When development begins, cells must
differentiate from being a general cell type, to
a specific tissue that only expresses a small
number of the genes present in the nucleus.
This happens early, and is stimulated by signals
already present inside the original egg. For
this to work, the proteins present in the egg
must recognize specific sequences found in the
DNA of the nucleus. In the case of cloning, the
DNA being inserted into the egg must come from
the same species, or the proteins inside the egg
won’t recognize the sequences they are supposed
to interact with. Imagine that the DNA of each
animal is a set of instructions for the creation
of that animal, and each is written in a unique
language that only animals of that species can
understand. For example, if you were a protein
in the egg and the only language you knew was
English, it would be pretty hard to put together
an animal whose instructions were written in
Japanese.
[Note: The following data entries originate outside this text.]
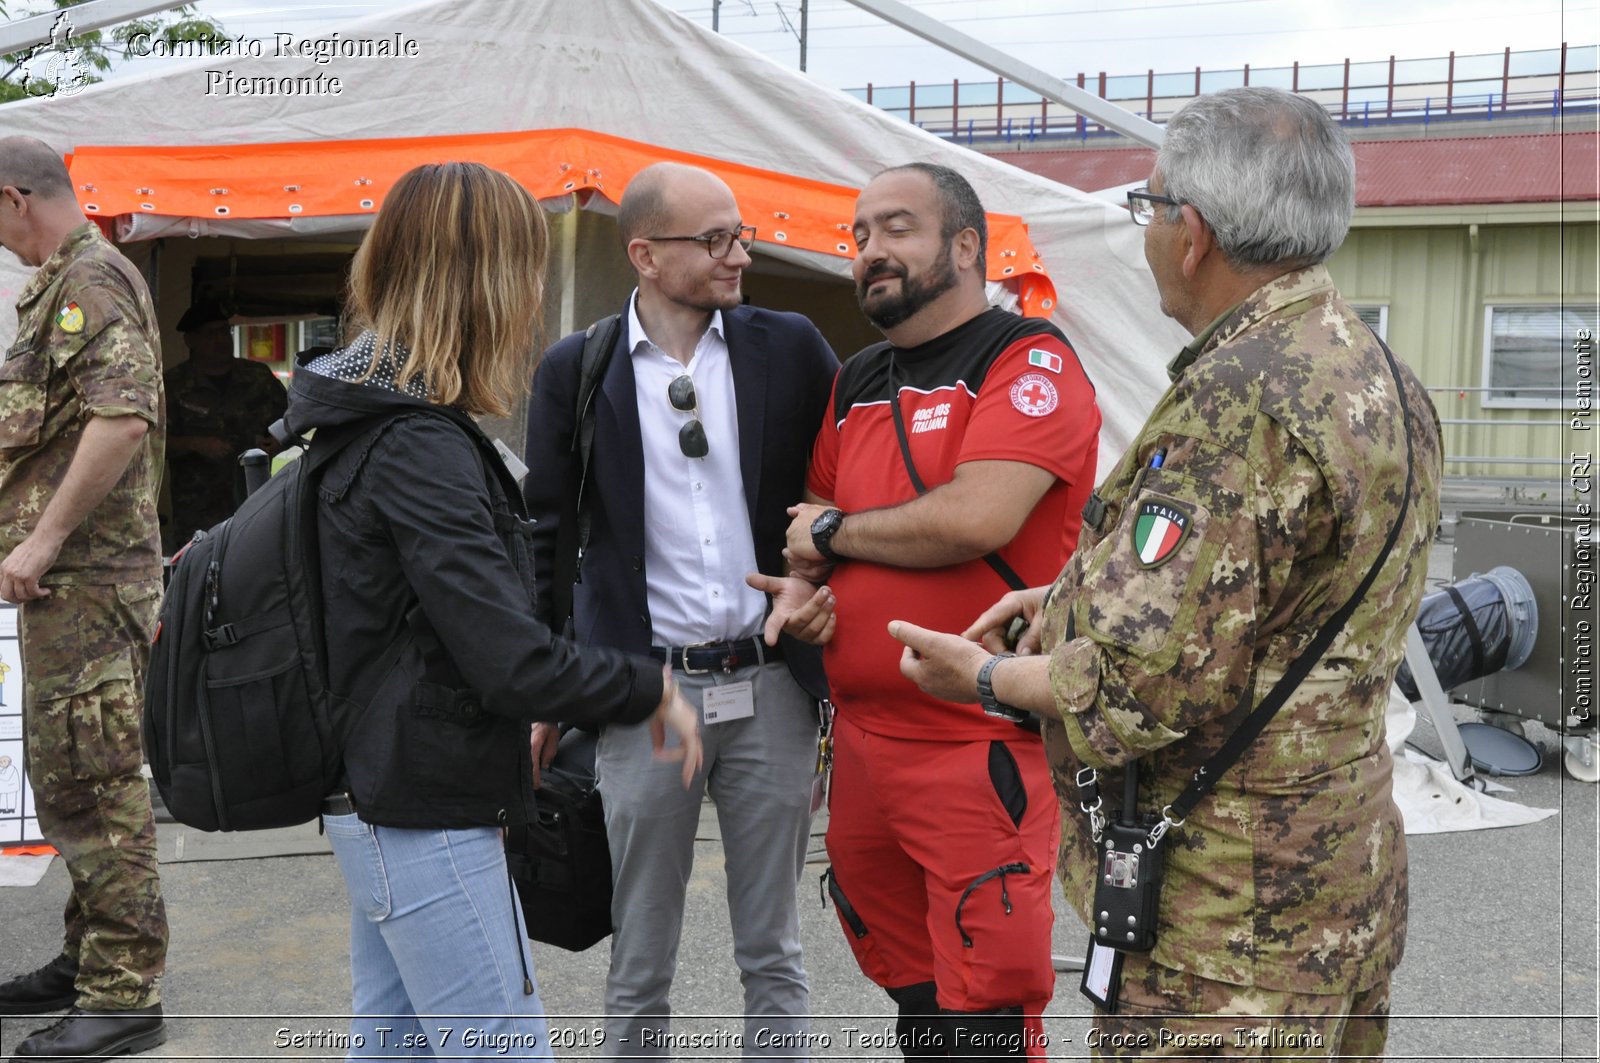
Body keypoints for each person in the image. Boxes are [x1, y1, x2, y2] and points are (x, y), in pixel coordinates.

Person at [890, 87, 1443, 1059]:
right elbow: (1276, 598)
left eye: (1148, 209)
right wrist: (1065, 596)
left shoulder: (1237, 402)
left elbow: (1144, 682)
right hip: (1342, 887)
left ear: (1190, 234)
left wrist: (979, 677)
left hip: (1226, 934)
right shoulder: (1375, 371)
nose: (1145, 231)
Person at [280, 161, 703, 1060]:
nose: (537, 290)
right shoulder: (415, 443)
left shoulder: (360, 417)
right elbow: (505, 655)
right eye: (527, 263)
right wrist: (647, 686)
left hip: (384, 799)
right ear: (489, 278)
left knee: (394, 1044)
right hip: (421, 805)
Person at [778, 162, 1101, 1059]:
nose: (871, 251)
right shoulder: (857, 377)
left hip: (978, 743)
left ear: (965, 246)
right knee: (917, 996)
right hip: (865, 745)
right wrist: (808, 595)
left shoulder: (1027, 357)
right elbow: (813, 529)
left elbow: (976, 516)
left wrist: (834, 536)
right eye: (858, 235)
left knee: (988, 1006)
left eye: (896, 229)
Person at [523, 161, 839, 1058]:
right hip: (646, 693)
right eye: (714, 239)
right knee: (641, 948)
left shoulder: (791, 346)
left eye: (741, 233)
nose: (739, 253)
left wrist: (827, 591)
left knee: (773, 945)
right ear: (645, 255)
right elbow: (548, 535)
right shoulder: (576, 369)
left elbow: (840, 496)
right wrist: (550, 688)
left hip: (772, 682)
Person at [0, 136, 169, 1061]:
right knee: (71, 776)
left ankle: (123, 993)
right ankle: (84, 960)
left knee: (95, 785)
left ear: (15, 196)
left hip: (88, 582)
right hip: (77, 586)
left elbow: (122, 416)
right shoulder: (74, 276)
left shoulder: (87, 280)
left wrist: (44, 536)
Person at [161, 299, 287, 550]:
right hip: (197, 512)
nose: (221, 340)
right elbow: (154, 442)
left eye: (224, 331)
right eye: (211, 334)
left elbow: (292, 420)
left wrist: (279, 441)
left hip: (253, 501)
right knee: (199, 578)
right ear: (191, 341)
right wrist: (195, 444)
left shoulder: (257, 377)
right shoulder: (174, 385)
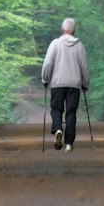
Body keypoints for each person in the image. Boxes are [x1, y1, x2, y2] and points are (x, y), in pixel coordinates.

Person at [41, 17, 89, 151]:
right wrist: (85, 83)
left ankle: (57, 130)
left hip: (57, 83)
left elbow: (48, 63)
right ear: (74, 30)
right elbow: (84, 66)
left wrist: (45, 79)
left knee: (56, 109)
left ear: (62, 29)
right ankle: (69, 143)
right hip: (74, 84)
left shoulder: (55, 44)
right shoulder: (79, 45)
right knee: (71, 113)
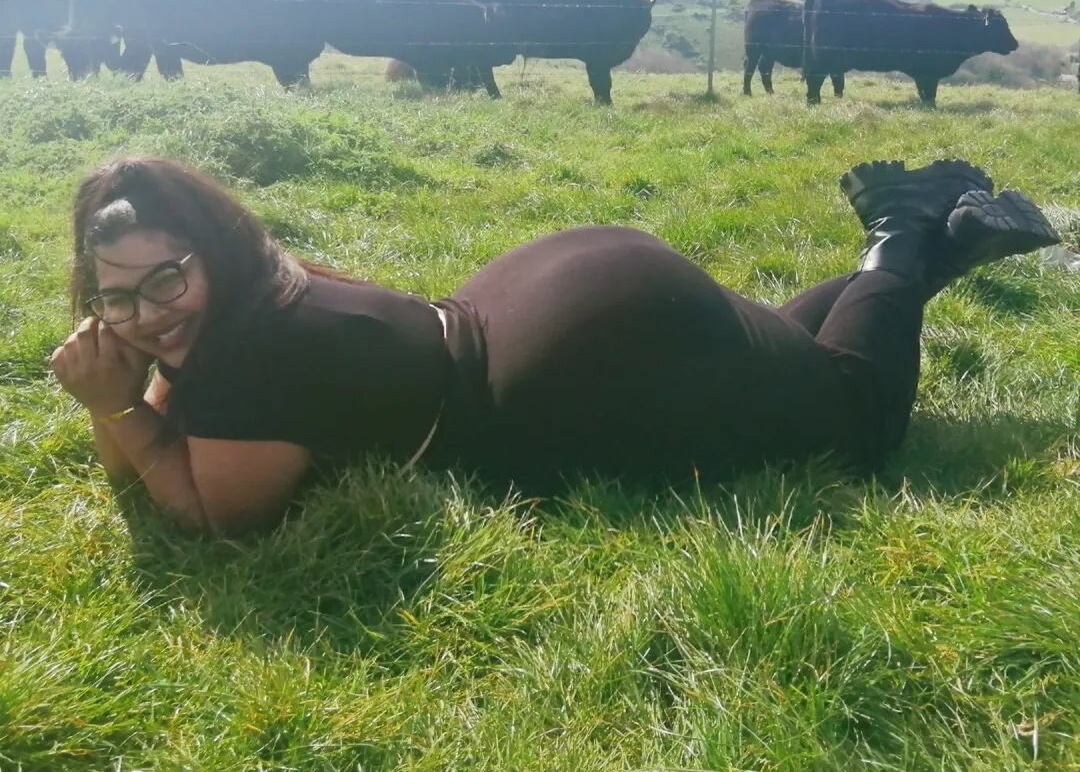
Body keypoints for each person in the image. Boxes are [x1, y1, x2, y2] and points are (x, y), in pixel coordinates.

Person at [50, 156, 1059, 534]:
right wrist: (137, 384)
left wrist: (115, 403)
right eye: (115, 295)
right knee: (783, 356)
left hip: (572, 357)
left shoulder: (246, 359)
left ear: (208, 255)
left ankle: (900, 228)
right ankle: (938, 248)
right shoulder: (259, 288)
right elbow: (175, 432)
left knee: (849, 418)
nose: (149, 313)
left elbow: (210, 512)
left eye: (166, 279)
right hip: (545, 288)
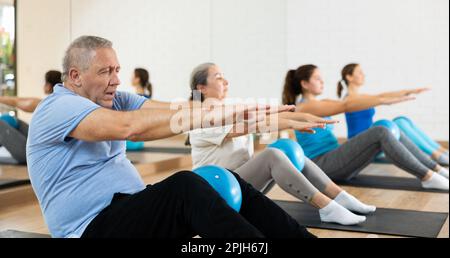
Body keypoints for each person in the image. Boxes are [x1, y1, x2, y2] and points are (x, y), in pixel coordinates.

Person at [26, 35, 316, 238]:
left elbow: (176, 110)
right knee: (185, 186)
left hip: (133, 213)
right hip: (90, 227)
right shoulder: (58, 106)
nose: (116, 79)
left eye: (117, 70)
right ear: (75, 76)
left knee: (218, 180)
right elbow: (132, 127)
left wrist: (257, 114)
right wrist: (221, 114)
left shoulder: (114, 98)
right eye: (105, 72)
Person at [189, 63, 376, 226]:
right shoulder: (198, 119)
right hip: (216, 194)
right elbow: (250, 126)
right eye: (219, 77)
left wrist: (304, 116)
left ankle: (339, 196)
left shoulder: (229, 109)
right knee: (272, 156)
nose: (226, 81)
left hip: (240, 184)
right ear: (202, 88)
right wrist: (292, 123)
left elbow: (267, 117)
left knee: (286, 146)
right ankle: (326, 207)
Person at [282, 64, 449, 190]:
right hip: (322, 165)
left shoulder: (320, 103)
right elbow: (346, 105)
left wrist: (405, 92)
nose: (322, 81)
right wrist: (383, 102)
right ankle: (427, 176)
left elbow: (363, 99)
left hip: (334, 160)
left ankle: (434, 168)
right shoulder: (304, 107)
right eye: (318, 78)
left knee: (387, 127)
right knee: (381, 131)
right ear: (304, 83)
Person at [338, 63, 449, 167]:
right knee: (399, 123)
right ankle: (437, 155)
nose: (363, 75)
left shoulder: (362, 96)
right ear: (349, 77)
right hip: (362, 145)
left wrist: (410, 91)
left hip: (372, 139)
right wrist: (389, 99)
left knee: (403, 120)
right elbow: (379, 98)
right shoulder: (350, 99)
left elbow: (381, 95)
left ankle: (441, 151)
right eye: (360, 72)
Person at [0, 70, 62, 164]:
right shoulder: (58, 102)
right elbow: (18, 100)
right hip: (40, 152)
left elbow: (16, 102)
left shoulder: (46, 104)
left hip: (31, 155)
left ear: (48, 86)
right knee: (13, 120)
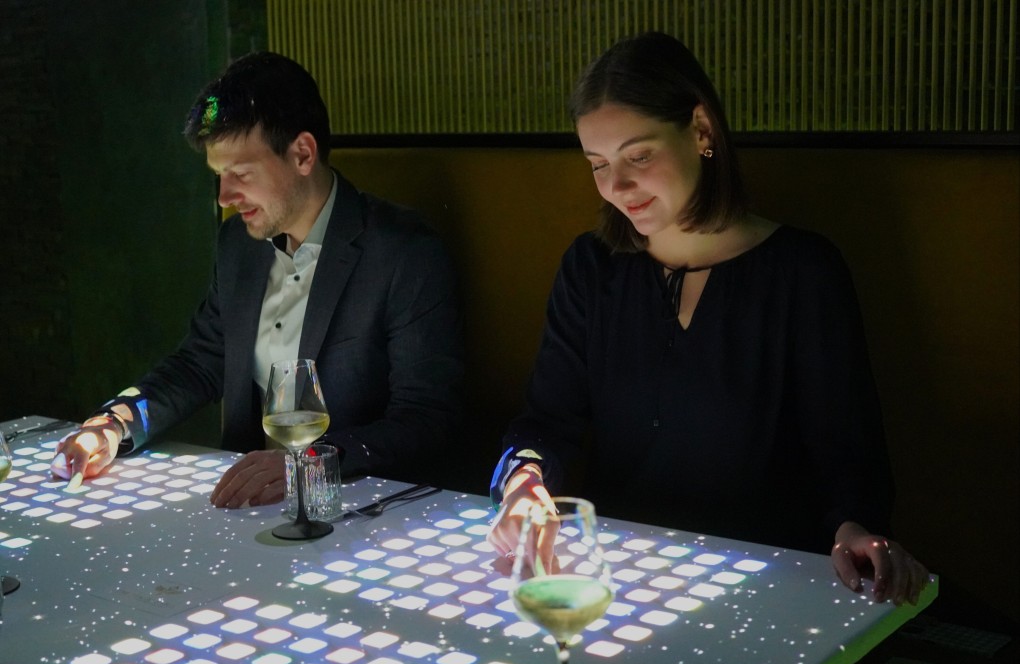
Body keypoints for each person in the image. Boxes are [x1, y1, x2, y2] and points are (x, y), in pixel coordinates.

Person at [487, 32, 929, 606]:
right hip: (621, 575)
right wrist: (524, 482)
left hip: (766, 576)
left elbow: (847, 452)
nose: (616, 188)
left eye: (638, 155)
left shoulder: (803, 271)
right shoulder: (592, 268)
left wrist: (853, 527)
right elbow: (548, 421)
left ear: (700, 131)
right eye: (598, 164)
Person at [50, 52, 463, 507]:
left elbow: (425, 419)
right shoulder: (239, 244)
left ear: (302, 154)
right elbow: (200, 362)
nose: (225, 198)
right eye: (219, 176)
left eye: (241, 174)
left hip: (362, 511)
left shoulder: (404, 251)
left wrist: (310, 464)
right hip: (247, 510)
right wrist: (114, 423)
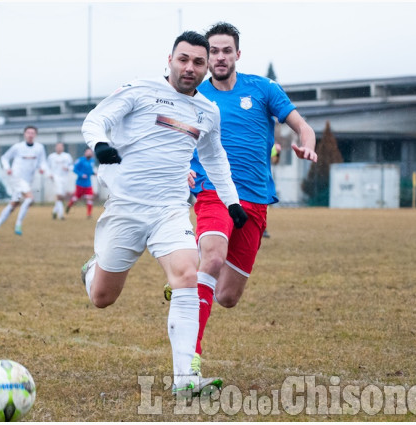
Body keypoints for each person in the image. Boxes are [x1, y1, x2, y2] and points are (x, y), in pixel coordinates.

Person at [79, 30, 247, 399]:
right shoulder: (140, 90)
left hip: (170, 210)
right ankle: (92, 270)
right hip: (126, 209)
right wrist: (101, 144)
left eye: (198, 62)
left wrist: (231, 201)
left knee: (188, 273)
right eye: (183, 59)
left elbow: (214, 157)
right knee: (102, 297)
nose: (190, 67)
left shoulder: (207, 110)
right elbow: (94, 120)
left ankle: (186, 378)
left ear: (205, 69)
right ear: (169, 60)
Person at [164, 22, 318, 376]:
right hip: (213, 193)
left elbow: (303, 126)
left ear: (237, 54)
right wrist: (182, 170)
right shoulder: (195, 97)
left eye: (225, 51)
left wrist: (306, 145)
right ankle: (189, 362)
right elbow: (175, 140)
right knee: (213, 259)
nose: (219, 57)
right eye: (213, 52)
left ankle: (187, 291)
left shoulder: (263, 89)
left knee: (228, 297)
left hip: (255, 201)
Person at [0, 126, 47, 240]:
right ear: (24, 134)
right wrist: (7, 168)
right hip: (16, 177)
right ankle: (18, 224)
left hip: (27, 180)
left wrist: (42, 168)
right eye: (28, 132)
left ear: (35, 135)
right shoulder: (17, 147)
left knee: (14, 204)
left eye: (32, 133)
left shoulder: (39, 148)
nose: (30, 135)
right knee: (30, 198)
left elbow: (43, 161)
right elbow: (4, 158)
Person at [65, 148, 95, 218]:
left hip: (88, 184)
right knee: (76, 198)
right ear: (85, 153)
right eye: (88, 152)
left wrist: (93, 173)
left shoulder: (92, 161)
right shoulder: (80, 160)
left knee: (90, 198)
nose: (89, 153)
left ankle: (89, 214)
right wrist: (81, 174)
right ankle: (69, 205)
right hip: (80, 184)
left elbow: (90, 171)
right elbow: (74, 169)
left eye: (90, 152)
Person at [47, 142, 73, 220]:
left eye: (61, 146)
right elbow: (47, 167)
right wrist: (50, 174)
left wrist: (68, 168)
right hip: (55, 177)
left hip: (64, 178)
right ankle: (61, 215)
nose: (59, 148)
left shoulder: (67, 156)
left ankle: (54, 211)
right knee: (59, 195)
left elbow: (72, 166)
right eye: (58, 146)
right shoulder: (51, 157)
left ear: (63, 147)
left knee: (62, 196)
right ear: (55, 147)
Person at [261, 142, 282, 239]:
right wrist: (277, 153)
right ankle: (262, 228)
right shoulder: (271, 145)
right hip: (262, 178)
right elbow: (275, 160)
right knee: (264, 203)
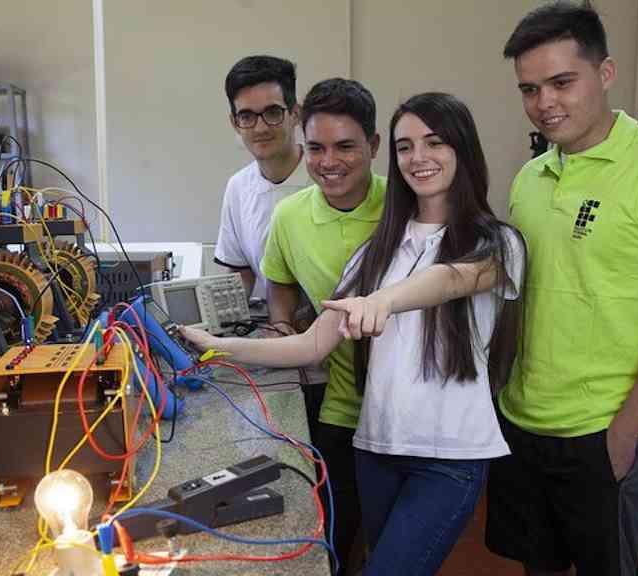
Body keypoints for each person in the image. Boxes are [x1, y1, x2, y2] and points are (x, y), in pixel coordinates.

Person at [183, 92, 525, 576]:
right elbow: (311, 345)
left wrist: (381, 301)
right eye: (405, 147)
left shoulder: (498, 243)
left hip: (449, 457)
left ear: (463, 148)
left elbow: (450, 280)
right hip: (376, 448)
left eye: (435, 142)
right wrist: (216, 345)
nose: (418, 157)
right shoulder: (377, 250)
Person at [485, 3, 638, 576]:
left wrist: (626, 431)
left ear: (606, 72)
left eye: (562, 82)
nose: (545, 102)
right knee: (538, 566)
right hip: (525, 418)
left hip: (606, 427)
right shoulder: (530, 178)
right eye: (529, 89)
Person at [258, 77, 387, 574]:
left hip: (405, 410)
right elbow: (280, 281)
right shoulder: (289, 216)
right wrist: (281, 323)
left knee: (389, 541)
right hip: (340, 400)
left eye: (345, 146)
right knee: (335, 530)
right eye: (315, 148)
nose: (329, 161)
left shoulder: (405, 206)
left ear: (374, 145)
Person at [215, 55, 311, 300]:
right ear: (235, 123)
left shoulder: (326, 178)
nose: (260, 128)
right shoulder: (238, 187)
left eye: (273, 112)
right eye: (247, 116)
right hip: (270, 319)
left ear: (295, 114)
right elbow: (240, 270)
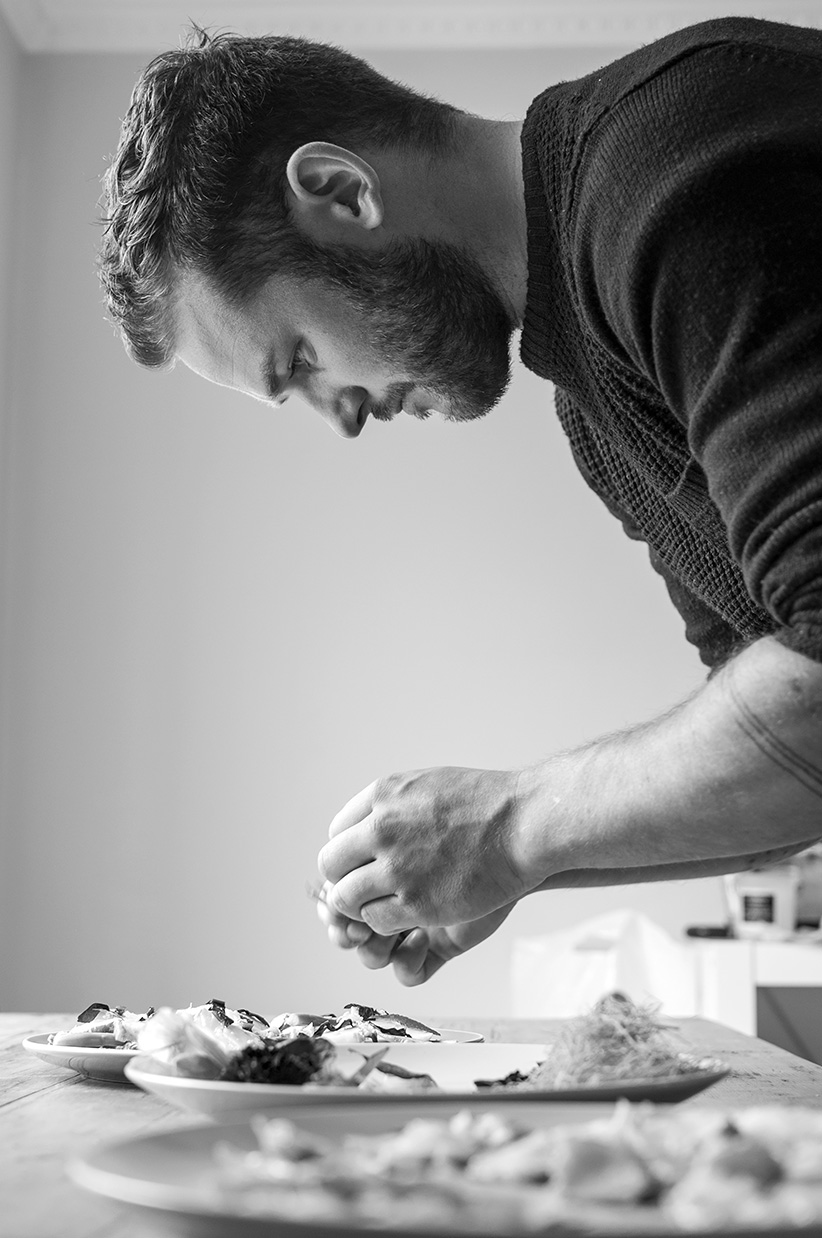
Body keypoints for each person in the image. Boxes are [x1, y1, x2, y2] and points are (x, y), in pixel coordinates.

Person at [100, 17, 822, 986]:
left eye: (300, 361)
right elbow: (790, 768)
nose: (340, 421)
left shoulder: (678, 171)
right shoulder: (596, 408)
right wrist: (512, 866)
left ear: (341, 191)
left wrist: (515, 822)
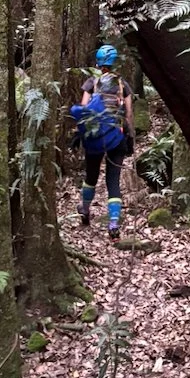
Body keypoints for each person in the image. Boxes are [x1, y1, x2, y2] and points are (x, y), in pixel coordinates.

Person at [69, 44, 135, 241]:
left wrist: (79, 135)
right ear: (114, 62)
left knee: (91, 176)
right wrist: (130, 136)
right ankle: (114, 222)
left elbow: (84, 109)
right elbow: (129, 114)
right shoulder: (123, 85)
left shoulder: (92, 82)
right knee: (113, 181)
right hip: (116, 138)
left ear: (98, 63)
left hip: (95, 138)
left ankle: (85, 210)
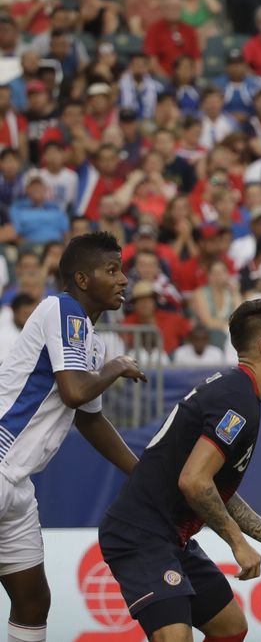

Essentially, if you put the nucleus
of one species into the egg of another species,
the proteins in the egg won’t understand how to
read the DNA instructions that tell it how to
put the new animal together.
Also, there is a second set of DNA inside the
egg called “mitochondrial DNA”. This DNA is
always inherited directly from the mother and
encodes another special set of genes that are
involved in generating energy for the cell.
This DNA must also match the species that the
nucleus comes from or the cell will have
difficulties creating energy, and without energy
the cell can’t survive.
Even when using an egg from the same species,
cloning is a very difficult process with a very
low success rate because of all the problems
that arise from using a differentiated nucleus
to create all the tissue types in the body.
When scientists cloned Dolly the sheep click here in dolly
they had to
generate 98 embryos to get 16 that were able to
divide into a multicellular embryo, of these
only 8 developed into fetuses and only 1 (Dolly)
survived more than a few days after being born.
So you can see that even when using the same
species for the egg and nuclear DNA, cloning is
still an imperfect process that requires many
attempts to actually work. Hope that helped!